International cooperation is difficult in most areas, but is perhaps especially difficult in the realm of climate change, a problem that is truly global in nature.  The incentive to free ride on the carbon-reduction efforts of others is acute, and is one of the main obstacles to any legitimate international agreement.  To combat the free riding problem, monitoring and enforcement mechanisms are essential, but how to design such mechanisms is a challenging matter.

Another topic of intense dispute is the imbalance of historical and current emissions between rich and poor countries.  These often vast differences strongly influence the negotiating positions of national governments in the international realm, with large emitters like the United States being forced to defend their supposed disproportionate contribution to the problem from charges of excess consumption by poor countries in Africa, South and Southeast Asia, and elsewhere.  In this rapidly developing space, the emergence of China—a historically poor country since the Industrial Revolution—as the world’s largest carbon emitter has warped the debate over the proper roles and responsibilities of rich and poor.

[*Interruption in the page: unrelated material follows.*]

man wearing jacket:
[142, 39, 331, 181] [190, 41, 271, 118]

Issues concerning the theory and effectiveness of international agreements include: (1) the role of national governments and the interaction of environmental problems with national security and other priorities; (2) the influence of national forms of governance—specifically, the role of democracies—in shaping and meeting climate goals; (3) transparency and accountability by third party monitors or by supranational authorities; (4) the interaction between public and private actors and the potential for partnerships between them; (5) the increasing difficultly of negotiations involving a large number of parties with asymmetrical exposure to climate dangers; (6) the relative importance of major emission-reduction commitments compared to broader participation in the treaty-making process; (7) the consequences of widespread fragmentation of negotiating parties as numerous smaller, incomplete agreements substitute for one larger, complete one; (8) the potential for smaller climate networks to be scaled up to the international level; (9) the extent to which various regulatory and market instruments are well-suited to the particular challenges of international cooperation; (10) how to ensure the stability of agreements over time; and (11) the role of uncertainty (of the science, and costs and benefits to individual nations) and its influence on negotiations.